Euro slides as euro zone risks escalate
NEW YORK |
NEW YORK (Reuters) - The euro fell against the U.S. dollar on Friday after a downgrade to Spain's credit rating and signs of economic weakness in Italy and Germany, leaving the single currency vulnerable as euro zone risks increased.
Despite Friday's losses, the euro posted its best weekly performance since April, notching gains after five straight weeks of declines. Analysts, however, were convinced gains would be short-lived as investors sought to square up ahead of the weekend.
European Union and German sources told Reuters Spain was expected to ask for an aid package over the weekend to prop up its troubled banks.
Rating agency Fitch slashed Spain's credit rating on Thursday, leaving it just two notches above junk status. It signalled further downgrades could come as the country tries to restructure its troubled banking system.
"We have come to the edge of the cliff. There are so many issues in Europe now," said Simon Smollett, senior currency options strategist at Credit Agricole in London. "We're all waiting for the Greek elections and when that's over, we have Spain."
Last month's Greek election resulted in no party achieving the 50 percent threshold needed to achieve a majority. Greece was unable to form a coalition government, setting up the next round of elections on June 17.
A victory for anti-bailout parties would raise the possibility of Greece leaving the currency union.
The euro was last down 0.4 percent at $1.2508 (0.808 pence), retreating from a two-week high of $1.2625 hit on Thursday after a surprise interest rate cut by the Chinese central bank.
More losses would leave the euro vulnerable to a test of the 23-month low of $1.2286 hit on June 1, based on Reuters data, after failing to break above chart resistance at $1.2623, the January low.
The euro also took a hit after Italian industrial production fell far more than expected in April and German imports tumbled at their fastest rate in two years, adding to euro zone recession concerns.
But the common currency came off its lows after China said it would cut fuel prices by nearly 6 percent from Saturday, which some traders saw as another positive step that may help stimulate China's economy.
Net short positioning on the euro hit another record high, according to data from the U.S. Commodity Futures Trading Commission, as risk aversion drove the currency market. Exposure to commodity currencies was reduced across the board, with the Australian dollar taking a big hit.
"We are now less confident that the euro zone will continue to muddle through," said global macro hedge fund GLC Ltd in London. "The countries that need to make the biggest adjustment have the weakest economies. In addition, austerity fatigue is spreading."
GLC, which manages assets of about $1 billion, has taken risky trades off the table and even if news out of Europe improves and the euro spikes as a result, it would look to short the currency.

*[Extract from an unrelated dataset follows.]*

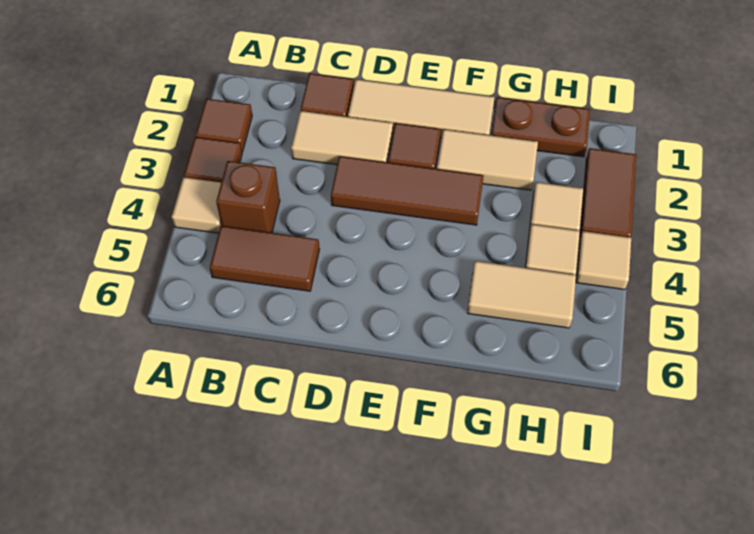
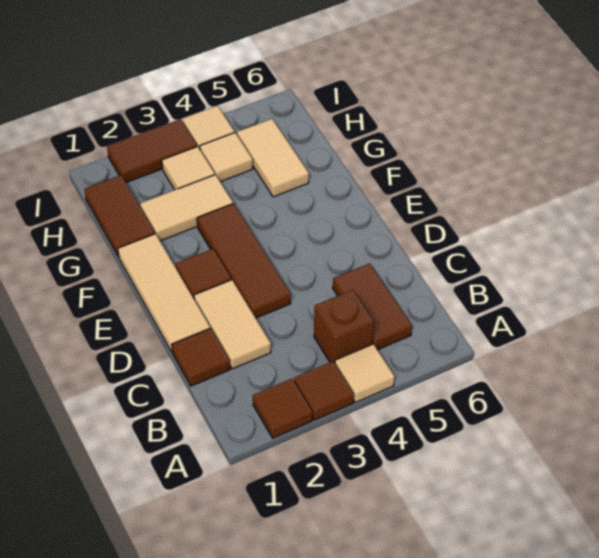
tan tile F2:G2 level 1 -> tan tile G2:G3 level 1
brown plate G1:H1 level 1 -> brown tile G1:H1 level 1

The euro fell 0.7 percent against the yen to 99.36 yen. The safe-haven Japanese currency gained broadly as market sentiment declined, with the dollar losing 0.3 percent to 79.45 yen.
But the euro still posted its best week versus the yen since late February, with a gain of 2.3 percent.
Currencies with more perceived risk initially came under pressure after U.S. Federal Reserve Chairman Ben Bernanke offered no hints of imminent monetary stimulus on Thursday, upsetting some market players who had positioned for a dovish statement.
But by late afternoon, the higher-yielding Australian dollar rose 0.4 percent on the day against the U.S. currency to US$0.9922 as U.S. stocks ended higher, while the New Zealand dollar gained 0.6 percent to US$0.7710.
Thomson Reuters on Friday released its monthly foreign exchange trading volumes for May 2012. May average daily volume was $154 billion, up from $130 billion in April but down from the $161 billion in May, 2011.
ICAP said on Friday that average daily spot FX volumes on the EBS platform, which competes with Thomson Reuters, were $130.8 billion for May.